TASK DIRECTIONS: Output exactly the lines from the one with "hfov_deg: 16.3" through the last line of the data below, both included, and nothing more.

SUPPLIED INFORMATION:
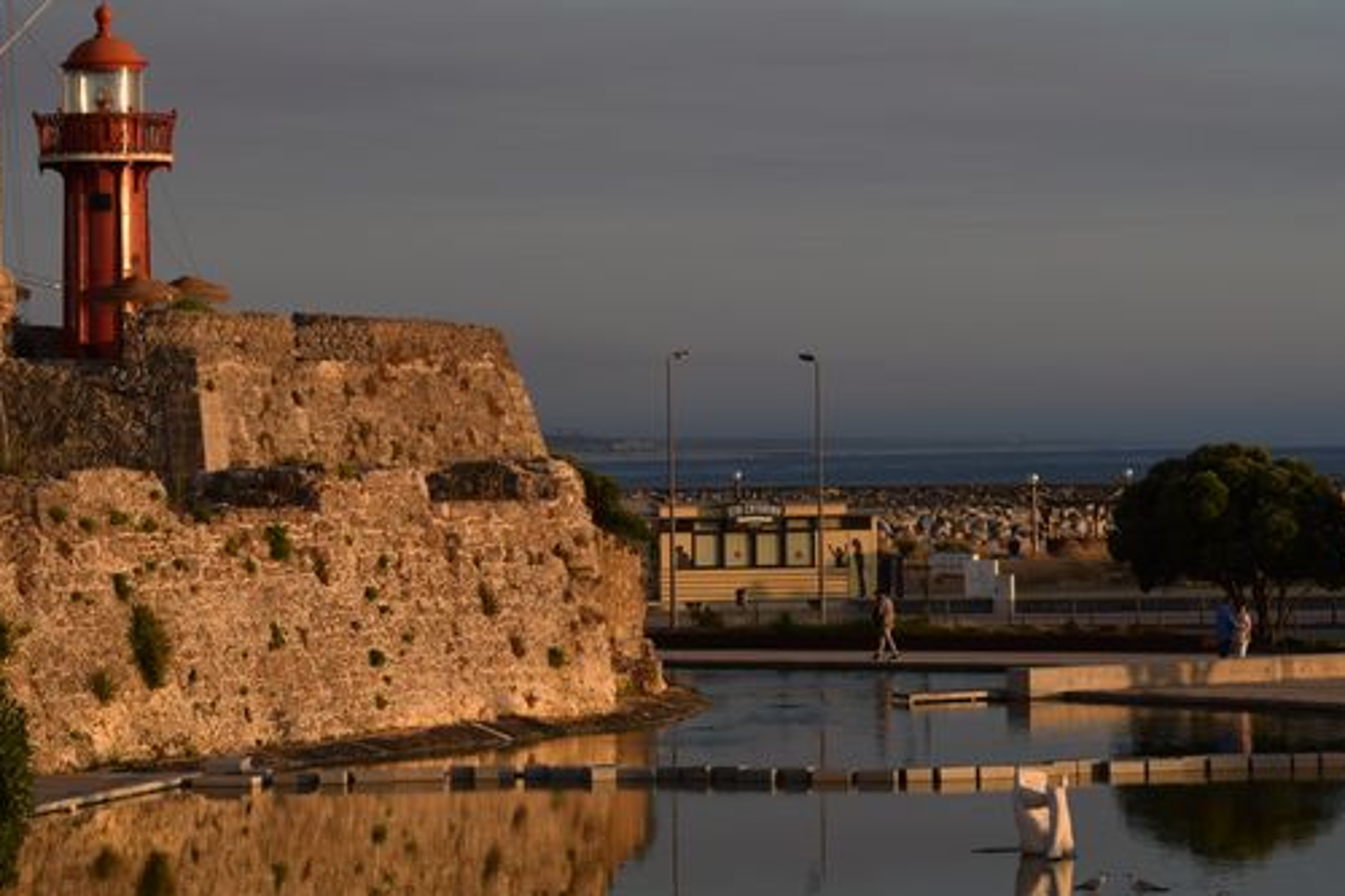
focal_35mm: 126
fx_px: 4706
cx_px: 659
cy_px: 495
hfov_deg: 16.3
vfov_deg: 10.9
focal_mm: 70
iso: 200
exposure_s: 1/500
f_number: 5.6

ANSWER FOR THIS EXERCISE:
hfov_deg: 16.3
vfov_deg: 10.9
focal_mm: 70
iso: 200
exposure_s: 1/500
f_number: 5.6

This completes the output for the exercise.